Madame Vastra points out that without the Doctor, the universe would be a much colder, darker place, that he’s been responsible for saving millions and likely billions of lives. Implication: everyone in the Doctor’s party should be prepared to give up everything for him, as he’s a big important man and the sacrifices of individuals are insignificant in the face of that. Thus, there’s no real surprise when Clara ‘selflessly’ plunges into the Doctor’s timestream even though she knows what the consequences will be—in truth, it’s a preordained outcome, as she herself points out, because she’s already done it.

Her entire life is about the Doctor. And we’re supposed to view this as some sort of rah-rah female empowerment storyline somehow? I think not. Not with Moffat’s history, and not with the way it’s played. This is just another case of a woman throwing herself off a cliff for the Doctor, casting aside her own value as an individual human being even though the Doctor’s patronised her, lied to her, and cheated her of an opportunity to truly live.

The Doctor takes advantage of an effective reset button to keep Clara from the truth in ‘Journey to the Centre of the TARDIS,’ for example, skipping back in time to avoid the ramifications of an uncomfortable and complicated conversation where he tries to figure out who Clara is and how she accomplishes the impossible. He also, of course, evades some vicious salvagers in the process, but at the same time, he doesn’t tell Clara what happened and seems to have no interest in volunteering information to her.

On the contrary, he spends a lot of time acting as though he’s much more capable and important than she is, dismissing her despite the fact that she’s demonstrated her grit on a number of occasions (let’s face it, she’s died many more times than the Doctor has, and without the benefit of regeneration). It’s ‘easy mode’ on the TARDIS for her, and don’t ask questions, girl, because your job is simply to be a companion awed by the Doctor’s presence.

This is a show where a nearly 30-year-old woman is still a girl, and where women are sacrificial cannonfodder provided to feed the story and make the world safer for the Doctor. When are we going to get a companion who truly lives and leaves on her own terms? The closest we’ve gotten is Martha, except that she, like so many other of his female companions, is hopelessly in love with him and that becomes the catalyst for her departure: hardly the sign of an independent woman making choices for herself, but rather the mark of yet another pulled under the Doctor’s spell.

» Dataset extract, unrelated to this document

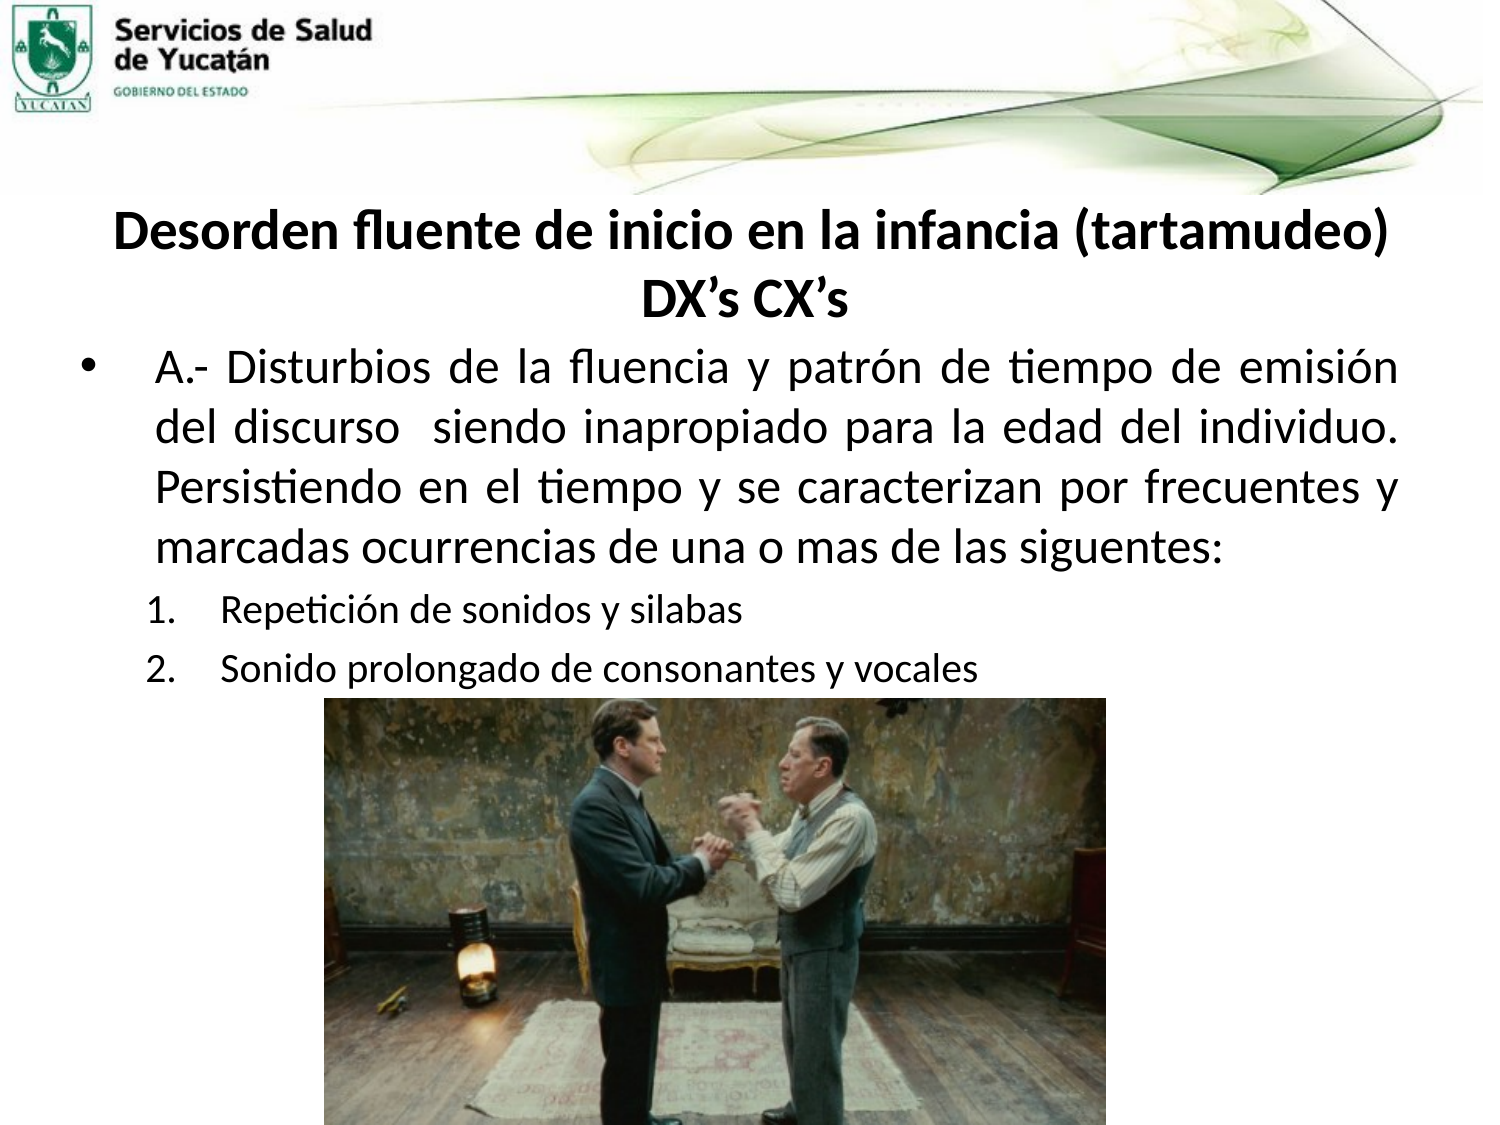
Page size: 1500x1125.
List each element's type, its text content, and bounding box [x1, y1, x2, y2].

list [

Moffat didn’t just insult women this season: he also made dull television, and that’s simply unforgivable. In a sluggish season that went effectively nowhere, none of his characters developed, nothing changed, and above all, nothing showed us that Moffat has rethought his views on women in society.

One thought on “Companion Cannon Fodder: The Doctor Who Finale

  1. River Song was perhaps the most marked example, but he ruined Amy Pond, and let us not forget What Happened to Donna.

    What Happened to Donna, though, was Russell T. Davies’ doing. Unless you’re talking about the Library two-parter?